Reproduce the data in full, exactly as given, leaving images out.

(Beginning of Material provided)

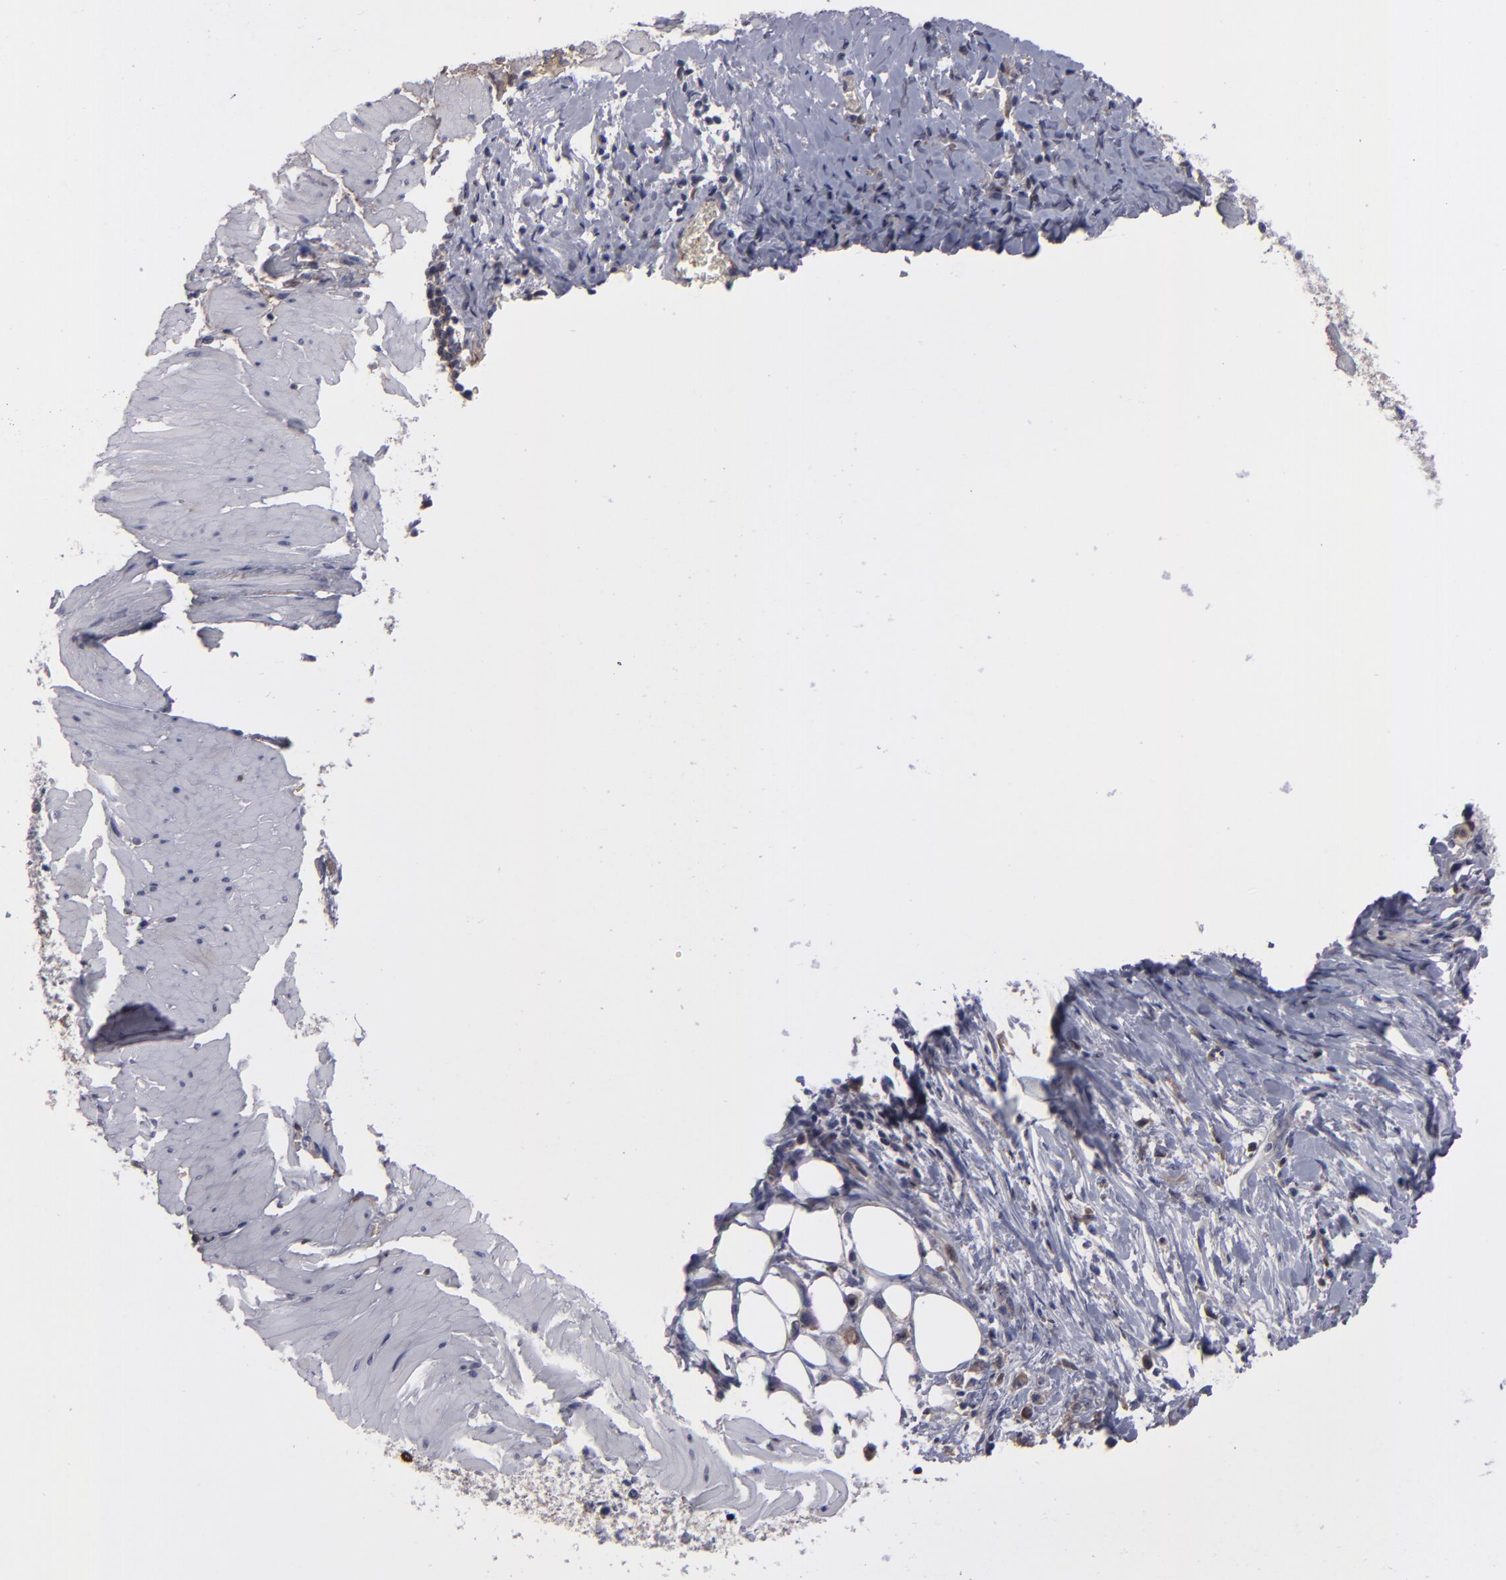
{"staining": {"intensity": "negative", "quantity": "none", "location": "none"}, "tissue": "stomach cancer", "cell_type": "Tumor cells", "image_type": "cancer", "snomed": [{"axis": "morphology", "description": "Adenocarcinoma, NOS"}, {"axis": "topography", "description": "Stomach, lower"}], "caption": "Stomach cancer stained for a protein using immunohistochemistry displays no positivity tumor cells.", "gene": "ITIH4", "patient": {"sex": "male", "age": 88}}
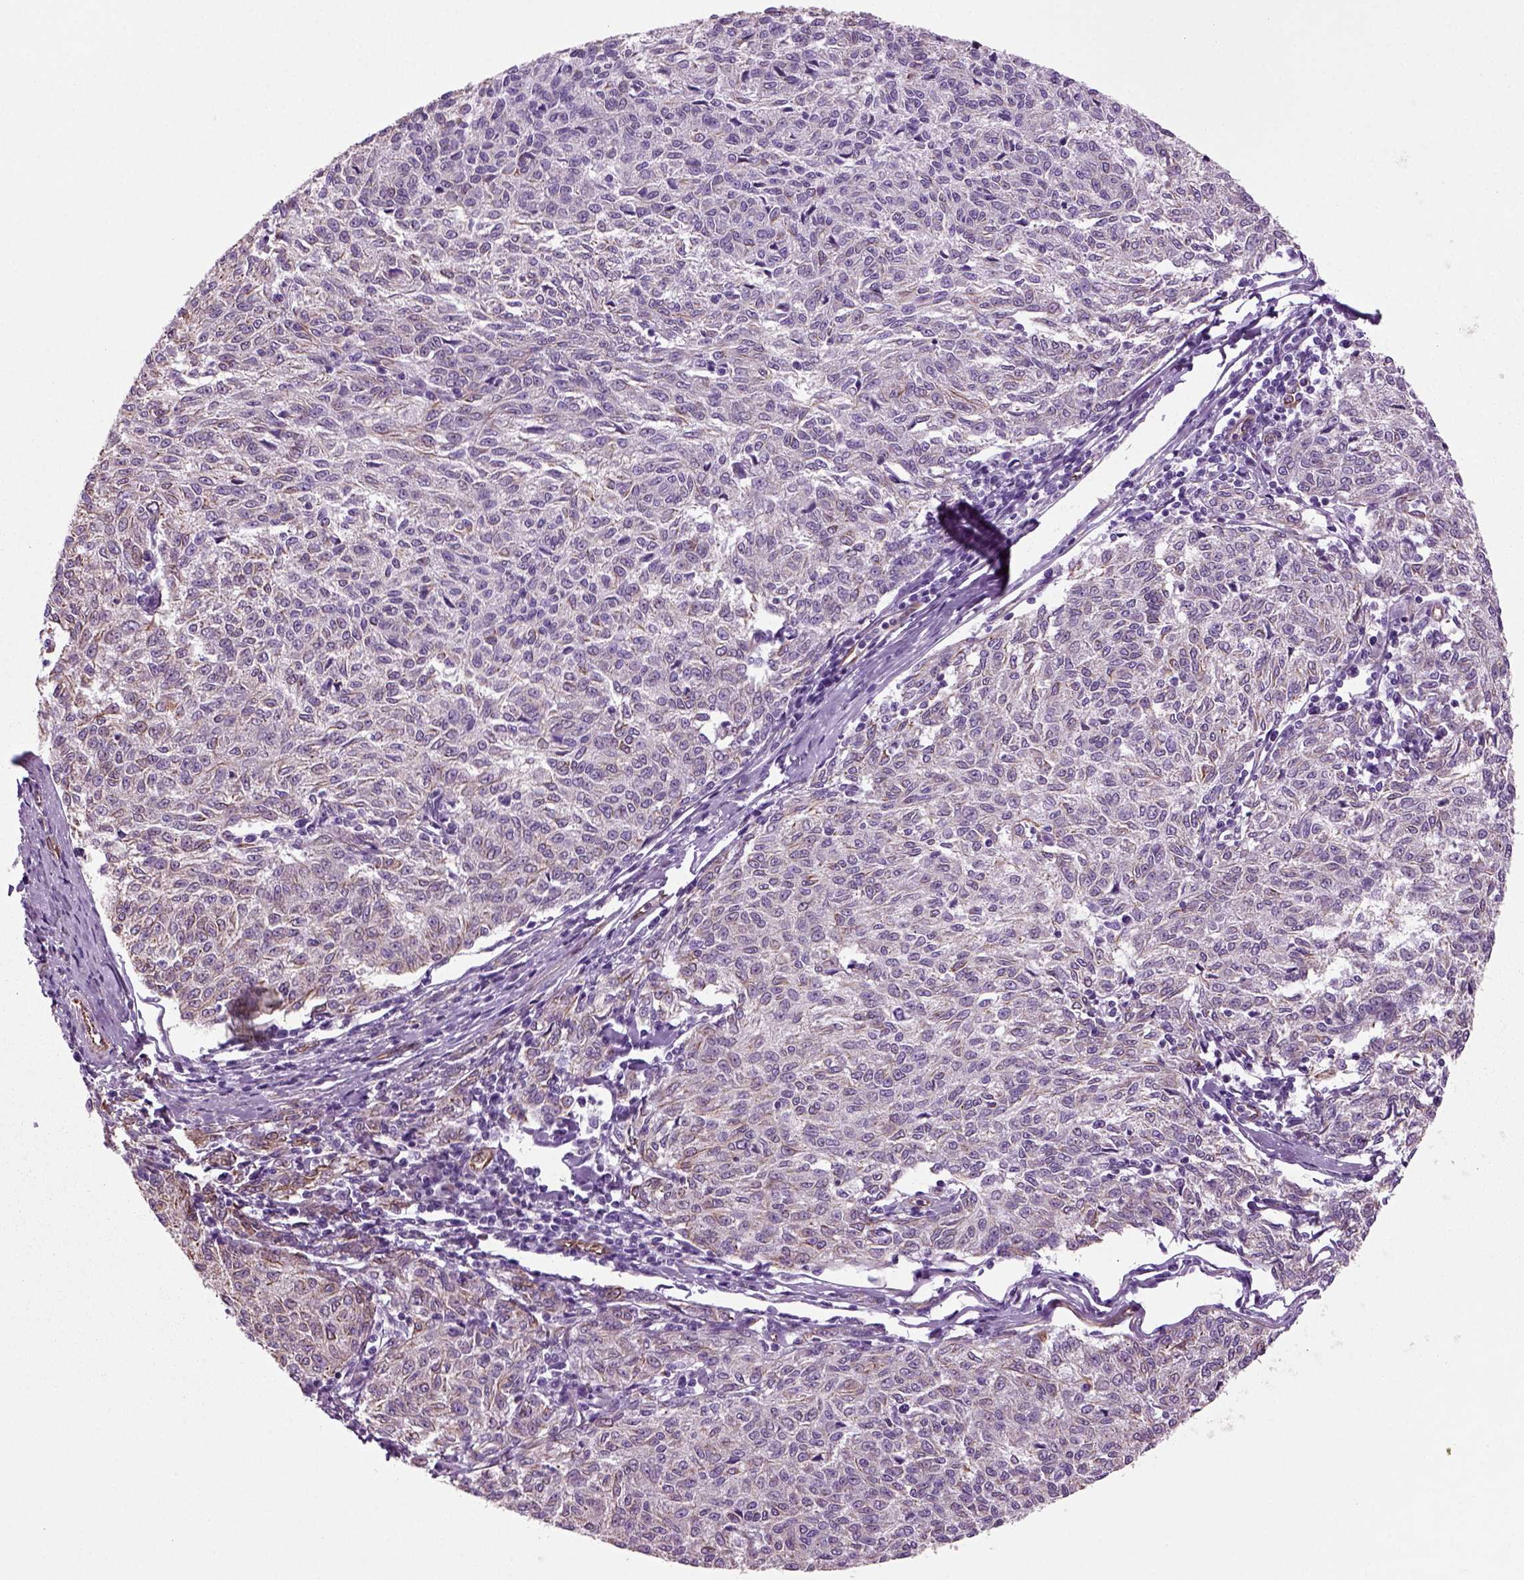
{"staining": {"intensity": "strong", "quantity": "25%-75%", "location": "cytoplasmic/membranous"}, "tissue": "melanoma", "cell_type": "Tumor cells", "image_type": "cancer", "snomed": [{"axis": "morphology", "description": "Malignant melanoma, NOS"}, {"axis": "topography", "description": "Skin"}], "caption": "IHC of melanoma displays high levels of strong cytoplasmic/membranous expression in about 25%-75% of tumor cells. Nuclei are stained in blue.", "gene": "ACER3", "patient": {"sex": "female", "age": 72}}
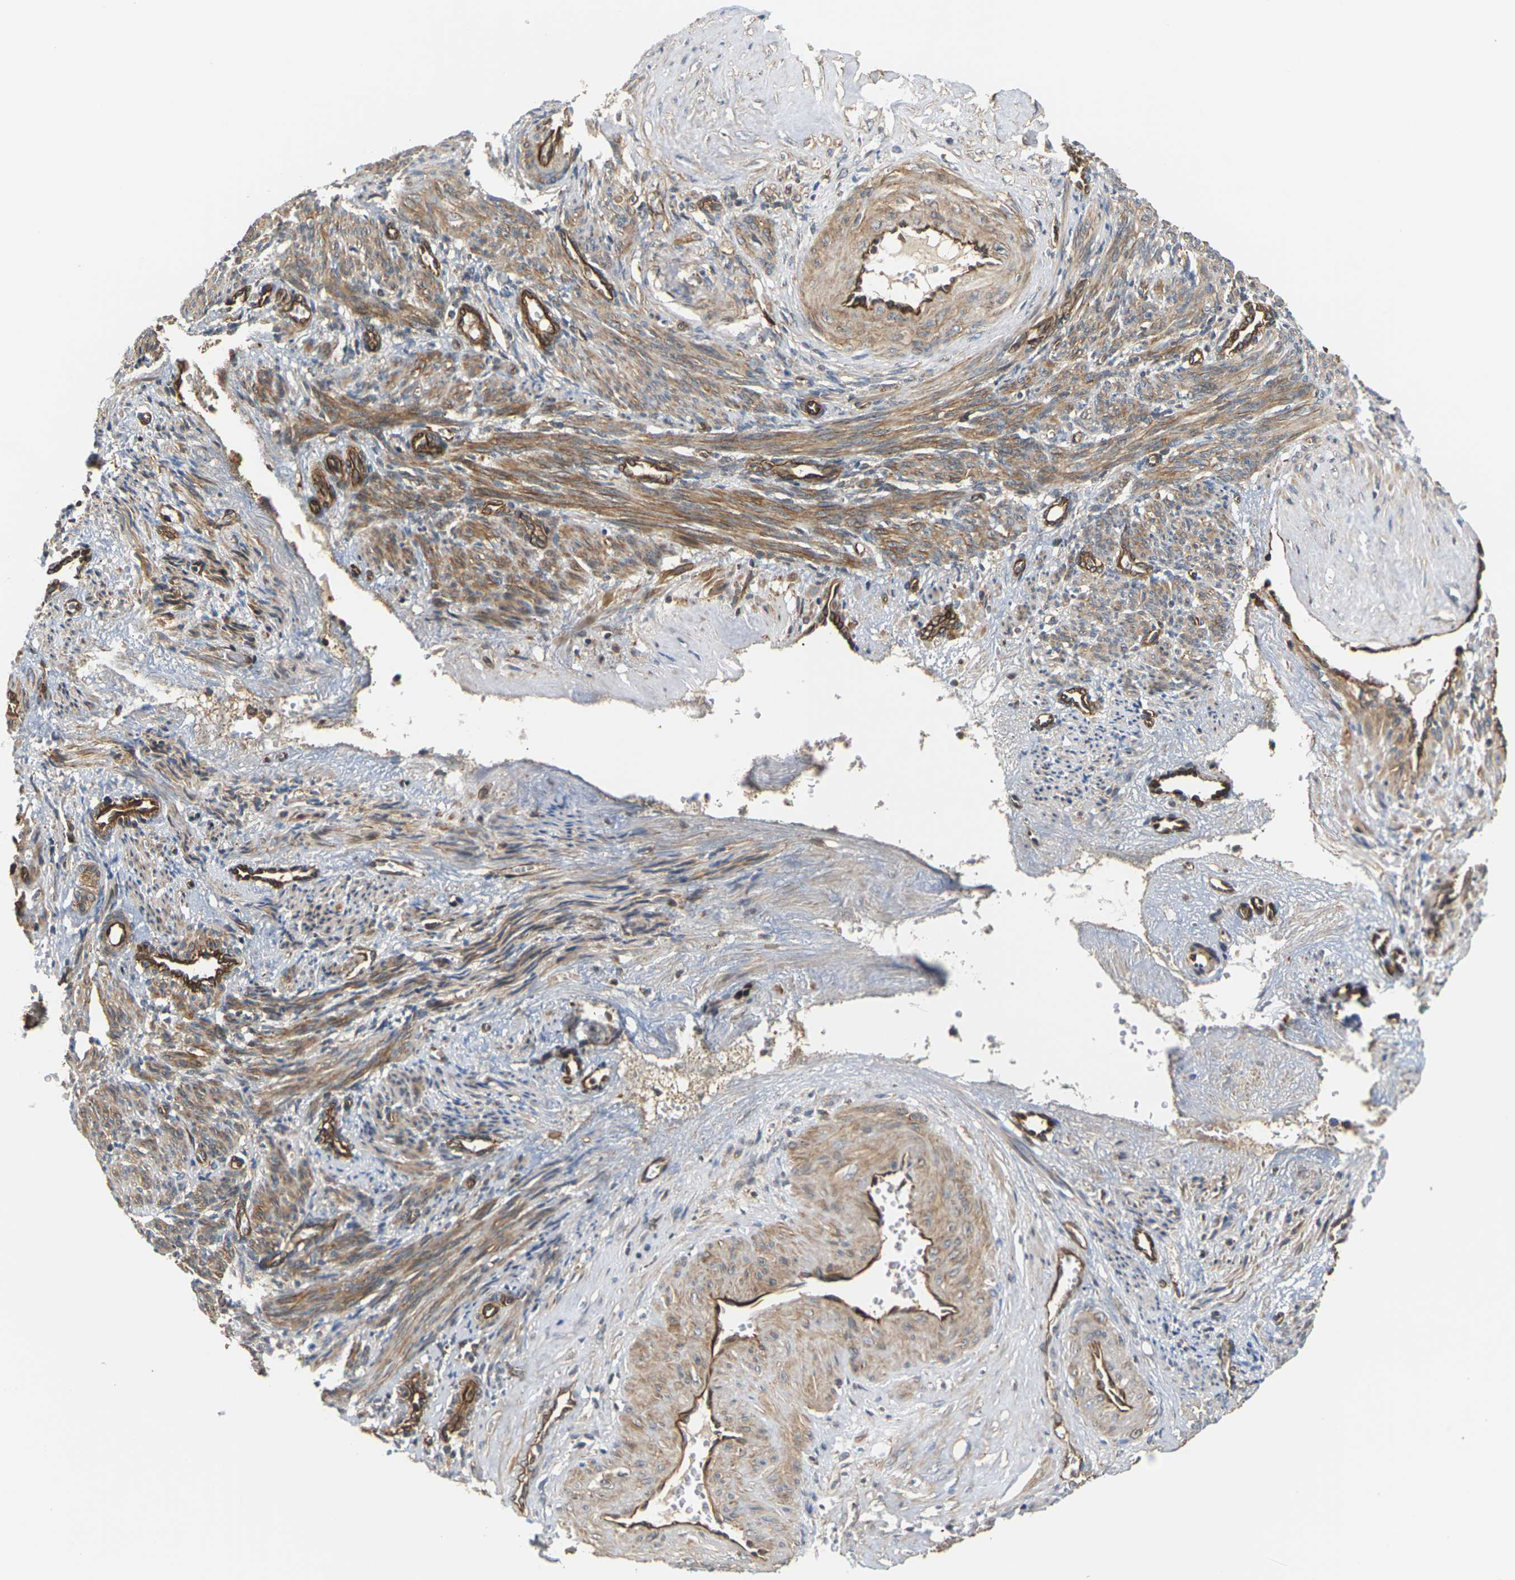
{"staining": {"intensity": "moderate", "quantity": ">75%", "location": "cytoplasmic/membranous"}, "tissue": "smooth muscle", "cell_type": "Smooth muscle cells", "image_type": "normal", "snomed": [{"axis": "morphology", "description": "Normal tissue, NOS"}, {"axis": "topography", "description": "Endometrium"}], "caption": "Immunohistochemical staining of benign human smooth muscle demonstrates >75% levels of moderate cytoplasmic/membranous protein expression in approximately >75% of smooth muscle cells. The protein of interest is stained brown, and the nuclei are stained in blue (DAB IHC with brightfield microscopy, high magnification).", "gene": "PCDHB4", "patient": {"sex": "female", "age": 33}}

(End of Material provided)

> **Problem solution**:
{"staining": {"intensity": "negative", "quantity": "none", "location": "none"}, "tissue": "stomach cancer", "cell_type": "Tumor cells", "image_type": "cancer", "snomed": [{"axis": "morphology", "description": "Adenocarcinoma, NOS"}, {"axis": "topography", "description": "Stomach, lower"}], "caption": "Stomach cancer stained for a protein using immunohistochemistry displays no positivity tumor cells.", "gene": "ITIH4", "patient": {"sex": "male", "age": 88}}
{"staining": {"intensity": "strong", "quantity": "25%-75%", "location": "cytoplasmic/membranous"}, "tissue": "melanoma", "cell_type": "Tumor cells", "image_type": "cancer", "snomed": [{"axis": "morphology", "description": "Malignant melanoma, NOS"}, {"axis": "topography", "description": "Skin"}], "caption": "IHC of melanoma displays high levels of strong cytoplasmic/membranous expression in about 25%-75% of tumor cells. Nuclei are stained in blue.", "gene": "ACER3", "patient": {"sex": "female", "age": 72}}
{"staining": {"intensity": "moderate", "quantity": ">75%", "location": "cytoplasmic/membranous"}, "tissue": "smooth muscle", "cell_type": "Smooth muscle cells", "image_type": "normal", "snomed": [{"axis": "morphology", "description": "Normal tissue, NOS"}, {"axis": "topography", "description": "Endometrium"}], "caption": "Immunohistochemical staining of benign human smooth muscle demonstrates >75% levels of moderate cytoplasmic/membranous protein expression in approximately >75% of smooth muscle cells. The protein of interest is stained brown, and the nuclei are stained in blue (DAB IHC with brightfield microscopy, high magnification).", "gene": "PCDHB4", "patient": {"sex": "female", "age": 33}}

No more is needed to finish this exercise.